### Work request
Take the entries below and print only the lines from the one with "3. **Implementation**" through the one with "as dedicated tests", exactly as they stand, both ends included.

### Collection entries

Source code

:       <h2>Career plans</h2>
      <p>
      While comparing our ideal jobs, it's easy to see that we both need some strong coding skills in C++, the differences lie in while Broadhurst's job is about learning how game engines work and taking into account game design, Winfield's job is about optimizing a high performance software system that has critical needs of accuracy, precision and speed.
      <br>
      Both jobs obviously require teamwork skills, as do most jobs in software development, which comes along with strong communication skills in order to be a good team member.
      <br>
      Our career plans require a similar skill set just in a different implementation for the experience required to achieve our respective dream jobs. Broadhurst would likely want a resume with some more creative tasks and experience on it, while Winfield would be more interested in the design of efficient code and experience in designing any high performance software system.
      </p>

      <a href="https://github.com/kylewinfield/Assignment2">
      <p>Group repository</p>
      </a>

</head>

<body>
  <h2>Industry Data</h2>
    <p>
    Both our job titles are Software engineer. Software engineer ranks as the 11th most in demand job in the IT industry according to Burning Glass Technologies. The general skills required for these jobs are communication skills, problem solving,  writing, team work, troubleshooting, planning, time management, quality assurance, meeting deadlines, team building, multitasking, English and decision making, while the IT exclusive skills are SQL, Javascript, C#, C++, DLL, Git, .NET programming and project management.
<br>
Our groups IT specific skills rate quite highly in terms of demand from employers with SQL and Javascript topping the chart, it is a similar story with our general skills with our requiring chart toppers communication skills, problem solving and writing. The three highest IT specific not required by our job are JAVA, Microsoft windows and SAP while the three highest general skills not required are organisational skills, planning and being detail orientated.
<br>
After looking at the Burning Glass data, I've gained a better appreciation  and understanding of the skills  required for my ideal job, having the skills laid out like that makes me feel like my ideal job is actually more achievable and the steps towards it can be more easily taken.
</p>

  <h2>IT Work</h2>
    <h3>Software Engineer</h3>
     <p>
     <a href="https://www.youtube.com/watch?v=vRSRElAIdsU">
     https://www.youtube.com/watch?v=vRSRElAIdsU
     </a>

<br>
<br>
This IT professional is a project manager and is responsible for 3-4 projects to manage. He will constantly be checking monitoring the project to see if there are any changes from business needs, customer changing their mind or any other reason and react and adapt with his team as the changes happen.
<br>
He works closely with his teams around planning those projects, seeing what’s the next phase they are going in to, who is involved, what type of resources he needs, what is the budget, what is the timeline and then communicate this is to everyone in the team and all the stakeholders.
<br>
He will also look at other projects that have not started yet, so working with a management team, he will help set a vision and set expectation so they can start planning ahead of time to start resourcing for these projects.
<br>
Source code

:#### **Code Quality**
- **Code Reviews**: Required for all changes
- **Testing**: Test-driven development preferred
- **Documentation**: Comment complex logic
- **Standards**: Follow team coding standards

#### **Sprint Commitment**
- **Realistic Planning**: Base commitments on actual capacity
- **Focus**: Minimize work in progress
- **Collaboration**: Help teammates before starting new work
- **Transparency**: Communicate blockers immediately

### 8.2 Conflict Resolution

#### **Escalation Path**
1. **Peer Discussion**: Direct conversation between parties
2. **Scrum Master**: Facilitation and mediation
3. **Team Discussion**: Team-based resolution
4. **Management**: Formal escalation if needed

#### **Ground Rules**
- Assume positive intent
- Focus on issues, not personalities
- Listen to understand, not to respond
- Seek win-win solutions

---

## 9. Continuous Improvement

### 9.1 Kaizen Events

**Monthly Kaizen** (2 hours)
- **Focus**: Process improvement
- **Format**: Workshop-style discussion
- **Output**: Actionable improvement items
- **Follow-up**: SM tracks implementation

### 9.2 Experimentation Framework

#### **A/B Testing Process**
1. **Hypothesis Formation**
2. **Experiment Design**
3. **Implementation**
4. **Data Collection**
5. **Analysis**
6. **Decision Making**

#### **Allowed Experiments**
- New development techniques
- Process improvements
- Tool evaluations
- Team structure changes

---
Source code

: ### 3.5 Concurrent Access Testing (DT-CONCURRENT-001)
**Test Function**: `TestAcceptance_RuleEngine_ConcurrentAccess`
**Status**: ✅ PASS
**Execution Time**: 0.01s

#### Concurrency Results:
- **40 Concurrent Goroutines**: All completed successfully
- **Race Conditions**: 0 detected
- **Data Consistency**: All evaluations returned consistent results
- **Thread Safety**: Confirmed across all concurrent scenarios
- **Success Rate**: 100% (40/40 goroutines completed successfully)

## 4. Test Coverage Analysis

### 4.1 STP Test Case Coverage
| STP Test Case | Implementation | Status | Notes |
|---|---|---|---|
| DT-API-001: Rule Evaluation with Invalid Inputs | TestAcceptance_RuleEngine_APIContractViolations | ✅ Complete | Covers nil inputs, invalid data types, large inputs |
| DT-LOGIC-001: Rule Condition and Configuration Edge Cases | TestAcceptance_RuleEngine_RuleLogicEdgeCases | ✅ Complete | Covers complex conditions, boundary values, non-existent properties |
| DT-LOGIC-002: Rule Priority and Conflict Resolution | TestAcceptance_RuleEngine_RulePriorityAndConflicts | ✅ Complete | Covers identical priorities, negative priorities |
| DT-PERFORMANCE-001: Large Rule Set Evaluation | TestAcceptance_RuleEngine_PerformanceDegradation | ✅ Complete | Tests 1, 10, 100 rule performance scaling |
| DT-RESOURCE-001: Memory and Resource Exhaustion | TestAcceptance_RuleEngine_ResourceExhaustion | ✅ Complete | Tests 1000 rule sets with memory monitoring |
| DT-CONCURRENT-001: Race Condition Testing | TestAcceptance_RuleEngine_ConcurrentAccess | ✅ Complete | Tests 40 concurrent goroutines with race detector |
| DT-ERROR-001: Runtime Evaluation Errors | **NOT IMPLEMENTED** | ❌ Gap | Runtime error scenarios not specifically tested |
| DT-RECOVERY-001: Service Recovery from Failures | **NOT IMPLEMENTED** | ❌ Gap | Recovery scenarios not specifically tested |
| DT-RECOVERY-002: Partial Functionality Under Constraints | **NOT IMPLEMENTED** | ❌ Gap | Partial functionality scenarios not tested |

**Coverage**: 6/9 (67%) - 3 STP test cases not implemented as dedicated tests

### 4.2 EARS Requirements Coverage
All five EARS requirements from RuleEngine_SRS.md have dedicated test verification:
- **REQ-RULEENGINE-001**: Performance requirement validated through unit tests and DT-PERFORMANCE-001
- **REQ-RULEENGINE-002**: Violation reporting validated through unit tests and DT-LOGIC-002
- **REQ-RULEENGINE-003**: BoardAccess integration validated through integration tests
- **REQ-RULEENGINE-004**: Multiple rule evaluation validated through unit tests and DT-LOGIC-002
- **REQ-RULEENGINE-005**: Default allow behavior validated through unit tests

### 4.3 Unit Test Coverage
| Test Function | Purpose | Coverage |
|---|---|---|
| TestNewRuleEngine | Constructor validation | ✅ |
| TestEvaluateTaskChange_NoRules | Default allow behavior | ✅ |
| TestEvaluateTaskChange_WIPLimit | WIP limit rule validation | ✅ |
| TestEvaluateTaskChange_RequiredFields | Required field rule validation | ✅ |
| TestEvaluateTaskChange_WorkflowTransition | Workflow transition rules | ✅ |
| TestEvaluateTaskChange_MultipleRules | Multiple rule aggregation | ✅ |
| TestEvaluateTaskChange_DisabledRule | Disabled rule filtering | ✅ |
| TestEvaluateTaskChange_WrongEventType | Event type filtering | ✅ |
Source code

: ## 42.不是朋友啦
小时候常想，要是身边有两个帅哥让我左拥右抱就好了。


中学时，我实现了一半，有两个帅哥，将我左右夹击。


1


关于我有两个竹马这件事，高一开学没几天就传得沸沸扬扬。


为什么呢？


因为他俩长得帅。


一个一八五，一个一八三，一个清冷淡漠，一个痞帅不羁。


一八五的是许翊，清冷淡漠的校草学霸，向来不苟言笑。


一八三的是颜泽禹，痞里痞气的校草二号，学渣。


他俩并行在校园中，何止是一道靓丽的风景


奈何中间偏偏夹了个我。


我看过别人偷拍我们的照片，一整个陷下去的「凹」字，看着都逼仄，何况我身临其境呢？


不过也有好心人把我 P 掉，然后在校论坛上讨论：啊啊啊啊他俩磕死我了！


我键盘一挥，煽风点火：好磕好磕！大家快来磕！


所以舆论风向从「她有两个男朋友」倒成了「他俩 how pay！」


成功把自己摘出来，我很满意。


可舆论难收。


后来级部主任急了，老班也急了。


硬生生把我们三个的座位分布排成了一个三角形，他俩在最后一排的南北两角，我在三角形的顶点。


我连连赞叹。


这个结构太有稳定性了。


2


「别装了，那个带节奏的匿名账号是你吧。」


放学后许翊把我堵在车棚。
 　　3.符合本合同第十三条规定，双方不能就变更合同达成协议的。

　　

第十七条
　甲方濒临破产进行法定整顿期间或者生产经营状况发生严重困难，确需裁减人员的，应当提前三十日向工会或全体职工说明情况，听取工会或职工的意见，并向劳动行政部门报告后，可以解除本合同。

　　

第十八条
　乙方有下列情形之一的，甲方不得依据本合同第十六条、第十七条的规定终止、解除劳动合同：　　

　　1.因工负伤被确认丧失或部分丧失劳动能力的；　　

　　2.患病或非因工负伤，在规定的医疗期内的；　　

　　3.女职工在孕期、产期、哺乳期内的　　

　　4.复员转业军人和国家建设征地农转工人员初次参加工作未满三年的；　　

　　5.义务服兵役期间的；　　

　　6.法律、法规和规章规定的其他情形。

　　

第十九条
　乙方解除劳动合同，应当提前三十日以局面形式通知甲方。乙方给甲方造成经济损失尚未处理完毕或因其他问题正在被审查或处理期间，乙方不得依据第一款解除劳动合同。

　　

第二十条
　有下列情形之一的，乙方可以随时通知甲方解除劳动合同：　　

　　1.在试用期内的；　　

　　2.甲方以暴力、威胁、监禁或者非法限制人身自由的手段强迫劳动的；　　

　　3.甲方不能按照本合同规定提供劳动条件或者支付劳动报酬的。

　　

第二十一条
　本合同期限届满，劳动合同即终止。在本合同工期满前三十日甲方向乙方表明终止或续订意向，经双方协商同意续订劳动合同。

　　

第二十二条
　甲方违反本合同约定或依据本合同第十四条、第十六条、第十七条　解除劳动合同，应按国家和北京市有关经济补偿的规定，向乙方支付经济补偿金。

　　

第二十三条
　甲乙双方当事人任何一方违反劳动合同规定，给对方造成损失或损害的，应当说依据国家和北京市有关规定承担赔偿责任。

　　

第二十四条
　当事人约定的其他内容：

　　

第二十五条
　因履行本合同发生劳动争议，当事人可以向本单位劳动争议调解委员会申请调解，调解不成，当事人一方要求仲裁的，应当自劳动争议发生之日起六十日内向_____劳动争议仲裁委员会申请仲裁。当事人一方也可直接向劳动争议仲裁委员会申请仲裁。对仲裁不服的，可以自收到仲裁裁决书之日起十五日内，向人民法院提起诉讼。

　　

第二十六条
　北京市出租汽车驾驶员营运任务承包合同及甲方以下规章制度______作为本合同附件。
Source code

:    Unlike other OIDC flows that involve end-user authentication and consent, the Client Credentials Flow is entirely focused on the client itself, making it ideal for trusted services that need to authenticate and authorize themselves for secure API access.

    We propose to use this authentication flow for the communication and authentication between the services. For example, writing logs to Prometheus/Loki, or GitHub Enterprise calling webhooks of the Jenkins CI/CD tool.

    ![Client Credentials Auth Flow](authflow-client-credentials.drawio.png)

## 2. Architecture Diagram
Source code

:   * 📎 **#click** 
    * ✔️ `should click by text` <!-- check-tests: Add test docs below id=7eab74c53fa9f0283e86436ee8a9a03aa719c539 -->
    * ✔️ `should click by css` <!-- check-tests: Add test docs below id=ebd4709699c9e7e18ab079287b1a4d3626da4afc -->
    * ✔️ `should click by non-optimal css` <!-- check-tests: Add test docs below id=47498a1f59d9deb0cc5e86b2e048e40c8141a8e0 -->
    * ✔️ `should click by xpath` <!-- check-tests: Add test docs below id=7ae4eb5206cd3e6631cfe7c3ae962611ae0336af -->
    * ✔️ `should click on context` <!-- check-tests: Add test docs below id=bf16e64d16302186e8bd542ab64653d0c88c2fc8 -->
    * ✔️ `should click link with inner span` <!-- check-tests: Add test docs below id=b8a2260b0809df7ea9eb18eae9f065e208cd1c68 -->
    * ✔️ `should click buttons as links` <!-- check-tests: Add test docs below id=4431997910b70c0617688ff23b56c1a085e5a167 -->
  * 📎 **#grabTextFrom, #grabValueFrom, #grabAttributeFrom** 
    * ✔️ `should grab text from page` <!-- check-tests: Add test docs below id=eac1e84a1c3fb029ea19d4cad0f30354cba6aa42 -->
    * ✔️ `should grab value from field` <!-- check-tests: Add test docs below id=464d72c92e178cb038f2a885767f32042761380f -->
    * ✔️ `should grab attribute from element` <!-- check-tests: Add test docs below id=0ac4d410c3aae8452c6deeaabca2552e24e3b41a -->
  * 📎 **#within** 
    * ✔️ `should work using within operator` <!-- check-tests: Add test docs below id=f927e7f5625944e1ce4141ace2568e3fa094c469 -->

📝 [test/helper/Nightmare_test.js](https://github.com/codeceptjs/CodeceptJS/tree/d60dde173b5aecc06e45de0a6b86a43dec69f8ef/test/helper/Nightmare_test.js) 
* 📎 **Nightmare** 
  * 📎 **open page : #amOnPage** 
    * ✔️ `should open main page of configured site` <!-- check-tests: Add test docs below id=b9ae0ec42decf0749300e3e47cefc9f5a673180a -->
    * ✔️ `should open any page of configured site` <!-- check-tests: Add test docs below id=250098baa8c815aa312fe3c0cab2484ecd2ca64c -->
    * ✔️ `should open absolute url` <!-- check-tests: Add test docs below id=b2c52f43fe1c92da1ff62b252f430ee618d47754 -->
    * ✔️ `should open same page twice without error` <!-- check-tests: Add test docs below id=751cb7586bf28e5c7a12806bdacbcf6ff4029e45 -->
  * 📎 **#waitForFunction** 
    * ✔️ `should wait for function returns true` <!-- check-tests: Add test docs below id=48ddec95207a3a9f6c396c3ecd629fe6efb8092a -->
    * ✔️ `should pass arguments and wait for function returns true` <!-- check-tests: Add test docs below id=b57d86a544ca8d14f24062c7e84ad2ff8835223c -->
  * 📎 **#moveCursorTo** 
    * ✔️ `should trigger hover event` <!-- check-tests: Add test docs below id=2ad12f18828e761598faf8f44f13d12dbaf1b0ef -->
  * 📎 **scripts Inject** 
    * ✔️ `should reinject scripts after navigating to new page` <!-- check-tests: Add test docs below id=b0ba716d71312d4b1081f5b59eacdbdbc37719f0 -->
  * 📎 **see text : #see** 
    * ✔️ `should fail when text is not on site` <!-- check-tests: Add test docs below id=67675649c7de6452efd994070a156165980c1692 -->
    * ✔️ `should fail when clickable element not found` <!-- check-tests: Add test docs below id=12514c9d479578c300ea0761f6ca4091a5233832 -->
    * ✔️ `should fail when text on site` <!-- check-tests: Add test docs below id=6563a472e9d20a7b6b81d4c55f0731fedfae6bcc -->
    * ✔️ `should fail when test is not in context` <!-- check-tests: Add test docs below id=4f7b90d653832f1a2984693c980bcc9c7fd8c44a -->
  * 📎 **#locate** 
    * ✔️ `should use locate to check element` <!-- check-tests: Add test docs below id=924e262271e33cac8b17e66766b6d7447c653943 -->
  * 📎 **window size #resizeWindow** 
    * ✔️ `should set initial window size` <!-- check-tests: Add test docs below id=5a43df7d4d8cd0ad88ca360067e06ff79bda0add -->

### Exercise solution
3. **Implementation**
4. **Data Collection**
5. **Analysis**
6. **Decision Making**

#### **Allowed Experiments**
- New development techniques
- Process improvements
- Tool evaluations
- Team structure changes

---
Source code

: ### 3.5 Concurrent Access Testing (DT-CONCURRENT-001)
**Test Function**: `TestAcceptance_RuleEngine_ConcurrentAccess`
**Status**: ✅ PASS
**Execution Time**: 0.01s

#### Concurrency Results:
- **40 Concurrent Goroutines**: All completed successfully
- **Race Conditions**: 0 detected
- **Data Consistency**: All evaluations returned consistent results
- **Thread Safety**: Confirmed across all concurrent scenarios
- **Success Rate**: 100% (40/40 goroutines completed successfully)

## 4. Test Coverage Analysis

### 4.1 STP Test Case Coverage
| STP Test Case | Implementation | Status | Notes |
|---|---|---|---|
| DT-API-001: Rule Evaluation with Invalid Inputs | TestAcceptance_RuleEngine_APIContractViolations | ✅ Complete | Covers nil inputs, invalid data types, large inputs |
| DT-LOGIC-001: Rule Condition and Configuration Edge Cases | TestAcceptance_RuleEngine_RuleLogicEdgeCases | ✅ Complete | Covers complex conditions, boundary values, non-existent properties |
| DT-LOGIC-002: Rule Priority and Conflict Resolution | TestAcceptance_RuleEngine_RulePriorityAndConflicts | ✅ Complete | Covers identical priorities, negative priorities |
| DT-PERFORMANCE-001: Large Rule Set Evaluation | TestAcceptance_RuleEngine_PerformanceDegradation | ✅ Complete | Tests 1, 10, 100 rule performance scaling |
| DT-RESOURCE-001: Memory and Resource Exhaustion | TestAcceptance_RuleEngine_ResourceExhaustion | ✅ Complete | Tests 1000 rule sets with memory monitoring |
| DT-CONCURRENT-001: Race Condition Testing | TestAcceptance_RuleEngine_ConcurrentAccess | ✅ Complete | Tests 40 concurrent goroutines with race detector |
| DT-ERROR-001: Runtime Evaluation Errors | **NOT IMPLEMENTED** | ❌ Gap | Runtime error scenarios not specifically tested |
| DT-RECOVERY-001: Service Recovery from Failures | **NOT IMPLEMENTED** | ❌ Gap | Recovery scenarios not specifically tested |
| DT-RECOVERY-002: Partial Functionality Under Constraints | **NOT IMPLEMENTED** | ❌ Gap | Partial functionality scenarios not tested |

**Coverage**: 6/9 (67%) - 3 STP test cases not implemented as dedicated tests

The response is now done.